▸ **PROBLEM REQUIREMENTS**:
Swap every "toggle view" for "expand view" in the text of all the items below, and write that text out again with nothing else changed. Leave the pictures out of your answer.

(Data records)
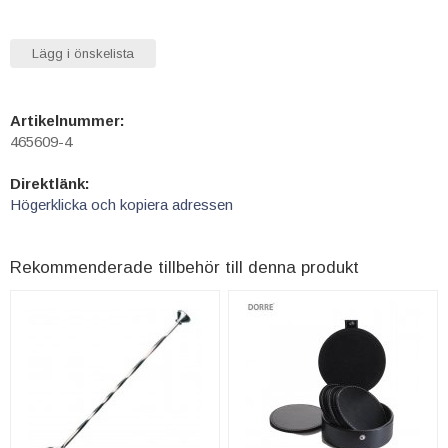
Lägg i önskelista
Artikelnummer:
465609-4
Direktlänk:
Högerklicka och kopiera adressen
Rekommenderade tillbehör till denna produkt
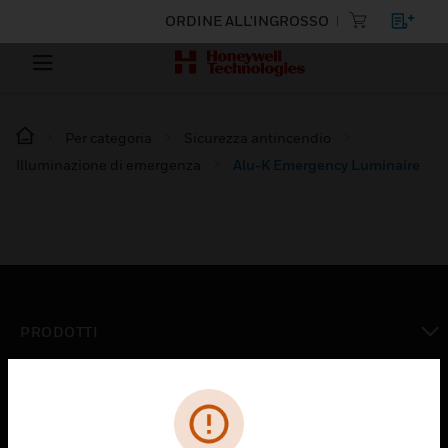
ORDINE ALL'INGROSSO
Per categoria
Sicurezza antincendio
Illuminazione di emergenza
Alu-K Emergency Luminaire
PRODOTTI
toggle view
SOLUZIONI
toggle view
SETTORI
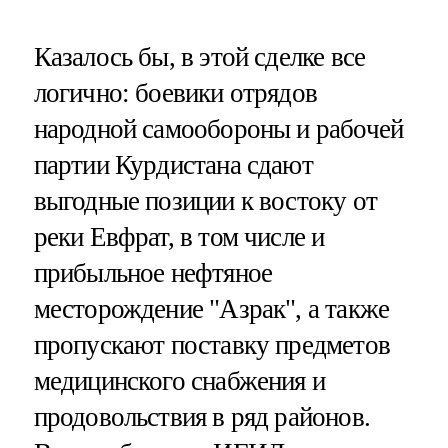
Казалось бы, в этой сделке все
логично: боевики отрядов
народной самообороны и рабочей
партии Курдистана сдают
выгодные позиции к востоку от
реки Евфрат, в том числе и
прибыльное нефтяное
месторождение "Азрак", а также
пропускают поставку предметов
медицинского снабжения и
продовольствия в ряд районов.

▸ **OUTPUT FOR THIS TASK**:
Lägg i önskelista
Artikelnummer:
465609-4
Direktlänk:
Högerklicka och kopiera adressen
Rekommenderade tillbehör till denna produkt
ORDINE ALL'INGROSSO
Per categoria
Sicurezza antincendio
Illuminazione di emergenza
Alu-K Emergency Luminaire
PRODOTTI
expand view
SOLUZIONI
expand view
SETTORI
Казалось бы, в этой сделке все
логично: боевики отрядов
народной самообороны и рабочей
партии Курдистана сдают
выгодные позиции к востоку от
реки Евфрат, в том числе и
прибыльное нефтяное
месторождение "Азрак", а также
пропускают поставку предметов
медицинского снабжения и
продовольствия в ряд районов.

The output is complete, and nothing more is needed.